> [Problem requirements] Copy every line of the following data that includes the string "none".

> [Available data]

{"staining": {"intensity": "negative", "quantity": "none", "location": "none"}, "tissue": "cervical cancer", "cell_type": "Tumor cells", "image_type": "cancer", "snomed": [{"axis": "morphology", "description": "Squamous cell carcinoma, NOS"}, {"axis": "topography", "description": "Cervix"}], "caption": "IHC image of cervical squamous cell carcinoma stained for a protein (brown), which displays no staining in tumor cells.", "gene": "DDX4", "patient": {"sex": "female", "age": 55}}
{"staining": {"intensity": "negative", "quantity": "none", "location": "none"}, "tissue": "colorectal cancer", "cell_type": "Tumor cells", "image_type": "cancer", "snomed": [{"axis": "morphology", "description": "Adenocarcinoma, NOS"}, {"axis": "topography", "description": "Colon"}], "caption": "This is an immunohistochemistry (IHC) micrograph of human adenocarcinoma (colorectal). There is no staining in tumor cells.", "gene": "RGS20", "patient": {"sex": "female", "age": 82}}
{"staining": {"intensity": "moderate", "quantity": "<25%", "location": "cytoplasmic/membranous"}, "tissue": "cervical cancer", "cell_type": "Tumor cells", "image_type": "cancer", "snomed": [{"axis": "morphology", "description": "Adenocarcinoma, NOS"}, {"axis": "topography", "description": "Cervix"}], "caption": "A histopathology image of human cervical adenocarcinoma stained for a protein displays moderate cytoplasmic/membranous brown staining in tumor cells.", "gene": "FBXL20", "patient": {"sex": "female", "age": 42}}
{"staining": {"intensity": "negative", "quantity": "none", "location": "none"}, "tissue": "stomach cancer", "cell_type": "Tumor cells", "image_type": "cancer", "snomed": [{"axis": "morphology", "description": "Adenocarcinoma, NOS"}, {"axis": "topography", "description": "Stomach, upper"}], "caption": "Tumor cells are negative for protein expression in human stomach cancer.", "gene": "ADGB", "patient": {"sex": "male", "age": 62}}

> [Completed task]
{"staining": {"intensity": "negative", "quantity": "none", "location": "none"}, "tissue": "cervical cancer", "cell_type": "Tumor cells", "image_type": "cancer", "snomed": [{"axis": "morphology", "description": "Squamous cell carcinoma, NOS"}, {"axis": "topography", "description": "Cervix"}], "caption": "IHC image of cervical squamous cell carcinoma stained for a protein (brown), which displays no staining in tumor cells.", "gene": "DDX4", "patient": {"sex": "female", "age": 55}}
{"staining": {"intensity": "negative", "quantity": "none", "location": "none"}, "tissue": "colorectal cancer", "cell_type": "Tumor cells", "image_type": "cancer", "snomed": [{"axis": "morphology", "description": "Adenocarcinoma, NOS"}, {"axis": "topography", "description": "Colon"}], "caption": "This is an immunohistochemistry (IHC) micrograph of human adenocarcinoma (colorectal). There is no staining in tumor cells.", "gene": "RGS20", "patient": {"sex": "female", "age": 82}}
{"staining": {"intensity": "negative", "quantity": "none", "location": "none"}, "tissue": "stomach cancer", "cell_type": "Tumor cells", "image_type": "cancer", "snomed": [{"axis": "morphology", "description": "Adenocarcinoma, NOS"}, {"axis": "topography", "description": "Stomach, upper"}], "caption": "Tumor cells are negative for protein expression in human stomach cancer.", "gene": "ADGB", "patient": {"sex": "male", "age": 62}}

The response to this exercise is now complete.